Family and Marriage

A few weeks back, Matt Bradner and Julia Bradner talked to the CO staff team about family and marriage. In addition to personal benefits the individuals gained from attending the training, the staff was able to use the talk to foster healthy team dynamics among themselves.

I asked Paul Poteat, the regional director for CO Minneapolis, why having a healthy team is important. “Jesus said that ‘people will know that you are my disciples by your love.’ That being the case, it is really important how we, as Christians, display our love for one another. Because of this we put a heavy emphasis on the health and unity of our team.

We have roughly 28 staff with COM. Therefore, we try to leverage various training opportunities for the entire team to participate in and experience together. We typically have three distinct times of training each year: over the summer at our Summer Training Project, in August before school starts up, and in December at the close of the semester.

This year, however, we added an additional time in February to focus on marriage and family. We have 10 couples on the team and 6 families. While single and ministering to college students, it can be a little less hectic figuring out time in your schedule to meet with people; it’s easier to sleep in or stay out late. Once you add the pressures of your marriage and even more so, your children, this gets difficult. That’s why it’s important to give some special emphasis at points to marital and familial health.
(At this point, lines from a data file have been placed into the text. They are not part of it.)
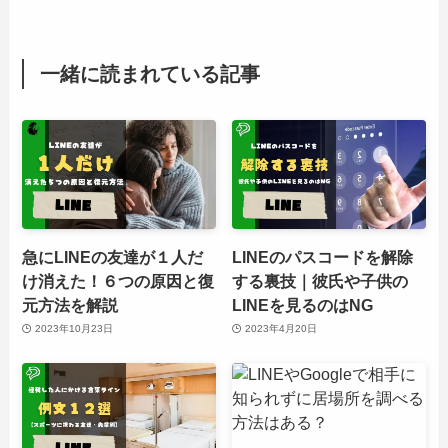
一緒に読まれている記事
急にLINEの友達が１人だ
LINEのパスコードを解除
け消えた！６つの原因と復
する裏技｜彼氏や子供の
元方法を解説
LINEを見るのはNG
2023年10月23日
2023年4月20日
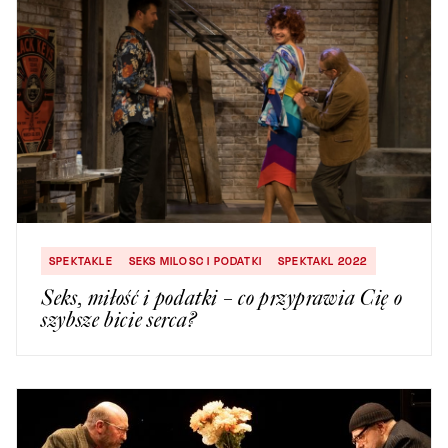
SPEKTAKLE
SEKS MILOSC I PODATKI
SPEKTAKL 2022
Seks, miłość i podatki – co przyprawia Cię o
szybsze bicie serca?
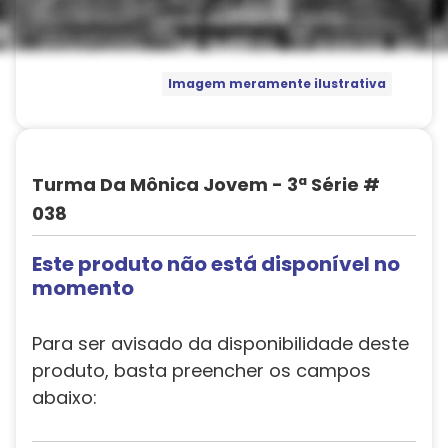
Imagem meramente ilustrativa
Turma Da Mônica Jovem - 3ª Série #
038
Este produto não está disponível no
momento
Para ser avisado da disponibilidade deste
produto, basta preencher os campos
abaixo:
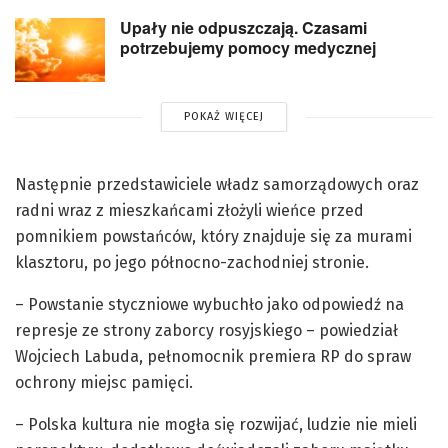
Upały nie odpuszczają. Czasami
potrzebujemy pomocy medycznej
POKAŻ WIĘCEJ
Następnie przedstawiciele władz samorządowych oraz
radni wraz z mieszkańcami złożyli wieńce przed
pomnikiem powstańców, który znajduje się za murami
klasztoru, po jego północno-zachodniej stronie.
– Powstanie styczniowe wybuchło jako odpowiedź na
represje ze strony zaborcy rosyjskiego – powiedział
Wojciech Labuda, pełnomocnik premiera RP do spraw
ochrony miejsc pamięci.
– Polska kultura nie mogła się rozwijać, ludzie nie mieli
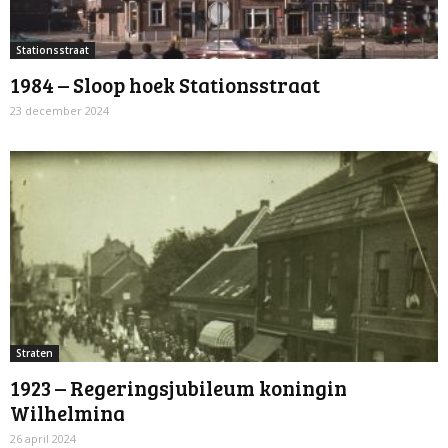
Stationsstraat
1984 – Sloop hoek Stationsstraat
23 december 2024
Straten
1923 – Regeringsjubileum koningin
Wilhelmina
26 april 2024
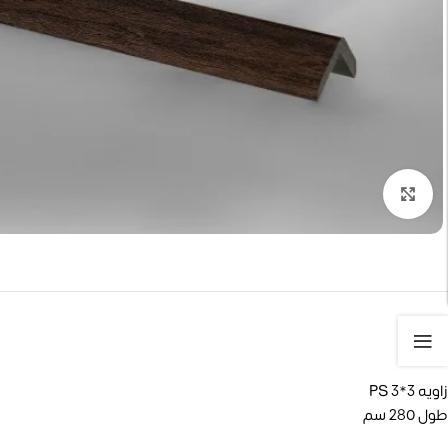
تكبير الصورة
زاويه PS 3*3
طول 280 سم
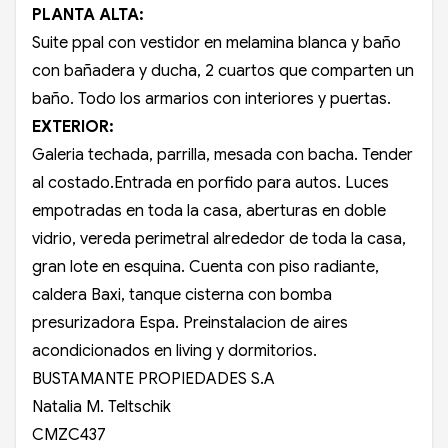
PLANTA ALTA:
Suite ppal con vestidor en melamina blanca y baño
con bañadera y ducha, 2 cuartos que comparten un
baño. Todo los armarios con interiores y puertas.
EXTERIOR:
Galeria techada, parrilla, mesada con bacha. Tender
al costado.Entrada en porfido para autos. Luces
empotradas en toda la casa, aberturas en doble
vidrio, vereda perimetral alrededor de toda la casa,
gran lote en esquina. Cuenta con piso radiante,
caldera Baxi, tanque cisterna con bomba
presurizadora Espa. Preinstalacion de aires
acondicionados en living y dormitorios.
BUSTAMANTE PROPIEDADES S.A
Natalia M. Teltschik
CMZC437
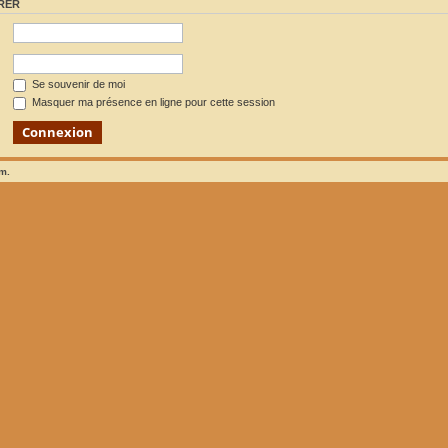
RER
Se souvenir de moi
Masquer ma présence en ligne pour cette session
um.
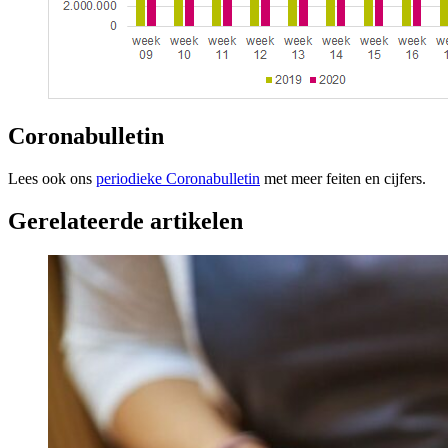
Coronabulletin
Lees ook ons
periodieke Coronabulletin
met meer feiten en cijfers.
Gerelateerde artikelen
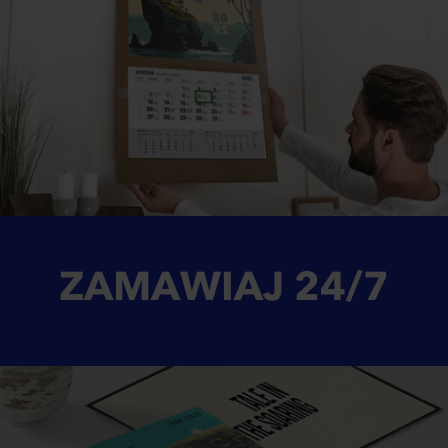
ZAMAWIAJ
24/7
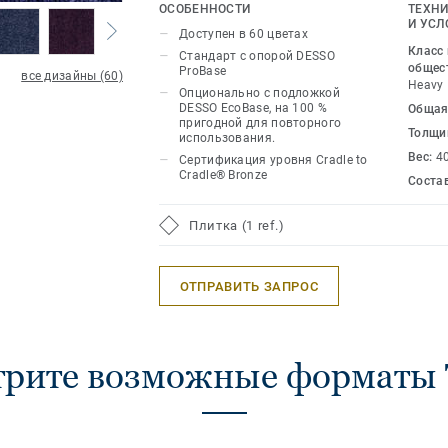
яркими цветовыми решениями обеспе
ОСОБЕННОСТИ
ТЕХНИ
стиль, который вдохновит загруженн
И УСЛ
Доступен в 60 цветах
офисы. Доступный в диапазоне 60 ц
Класс
Стандарт с опорой DESSO
оттенками. Возможности сочетания д
общес
ProBase
все дизайны (60)
Heavy
Опционально с подложкой
DESSO EcoBase, на 100 %
Общая
пригодной для повторного
Толщи
использования.
Вес:
4
Сертификация уровня Cradle to
Cradle® Bronze
Соста
Плитка (1 ref.)
ОТПРАВИТЬ ЗАПРОС
рите возможные форматы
Also, for students coming out of various family backgrounds, the example they see in our staff couples and families is massively redemptive. If that’s true, then let’s make the redemptive picture as powerful and effective as possible.”
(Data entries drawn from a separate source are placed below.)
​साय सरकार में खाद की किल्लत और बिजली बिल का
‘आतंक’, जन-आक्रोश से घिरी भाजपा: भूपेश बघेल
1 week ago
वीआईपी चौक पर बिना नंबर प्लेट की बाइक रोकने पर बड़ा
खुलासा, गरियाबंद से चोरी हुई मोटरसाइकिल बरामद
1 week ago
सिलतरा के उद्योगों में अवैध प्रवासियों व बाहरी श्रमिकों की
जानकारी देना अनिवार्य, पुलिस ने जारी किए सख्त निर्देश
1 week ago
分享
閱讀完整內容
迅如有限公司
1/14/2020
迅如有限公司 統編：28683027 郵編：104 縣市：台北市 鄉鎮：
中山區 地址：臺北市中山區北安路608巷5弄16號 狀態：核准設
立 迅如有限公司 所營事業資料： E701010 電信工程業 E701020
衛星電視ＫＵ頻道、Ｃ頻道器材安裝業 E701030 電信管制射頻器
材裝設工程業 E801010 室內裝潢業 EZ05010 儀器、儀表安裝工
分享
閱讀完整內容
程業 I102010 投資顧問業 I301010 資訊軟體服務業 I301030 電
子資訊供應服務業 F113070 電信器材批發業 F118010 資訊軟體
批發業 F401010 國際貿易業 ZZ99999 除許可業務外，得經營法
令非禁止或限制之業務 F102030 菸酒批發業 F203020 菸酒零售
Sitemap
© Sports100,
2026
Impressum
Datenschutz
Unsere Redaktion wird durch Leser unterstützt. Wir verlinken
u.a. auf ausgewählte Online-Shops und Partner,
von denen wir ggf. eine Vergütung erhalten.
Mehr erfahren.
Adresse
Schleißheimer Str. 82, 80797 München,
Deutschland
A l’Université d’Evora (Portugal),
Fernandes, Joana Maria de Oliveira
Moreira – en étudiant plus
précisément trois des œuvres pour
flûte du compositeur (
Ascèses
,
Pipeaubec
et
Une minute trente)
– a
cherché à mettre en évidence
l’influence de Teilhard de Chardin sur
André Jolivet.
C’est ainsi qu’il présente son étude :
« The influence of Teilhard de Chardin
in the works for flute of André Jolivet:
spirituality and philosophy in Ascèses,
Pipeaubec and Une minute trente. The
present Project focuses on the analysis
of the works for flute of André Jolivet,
Devin Smith, on staff with CO at the University of St. Thomas, attended the Bradner’s training and brought back some really helpful notes.

One of his biggest takeaways was the concept of nourishing and cherishing. Nourishing refers to the aspects and attitudes toward a relationship that are growing, challenging, developing, and directional. A helpful analogy is milk that strengthens the relationship. Cherishing is the affectionate, passionate, relaxed, celebratory aspects of a relationship. This is represented by a glass of wine to symbolize delighting in the other person.

The Bradners, using this concept, set a vision for a healthy marriage. It should be a love culture that consistently nourishes and constantly cherishes. It should consistently grow where it isn't developed and constantly love and delight where it is. This can be easily translated to any type of relationship.

Throughout their talk, the Bradner’s used personal examples and scripture to help pass along their vision for family and marriage to the CO staff. Their desire was that everyone would display the enjoyment of life through igniting the heart towards knowing God, preserving the privilege of family, experiencing the joyous necessity of friendship, and extending oneself for the good of others.

And from what I heard from the CO staff, it sounds like it was a success.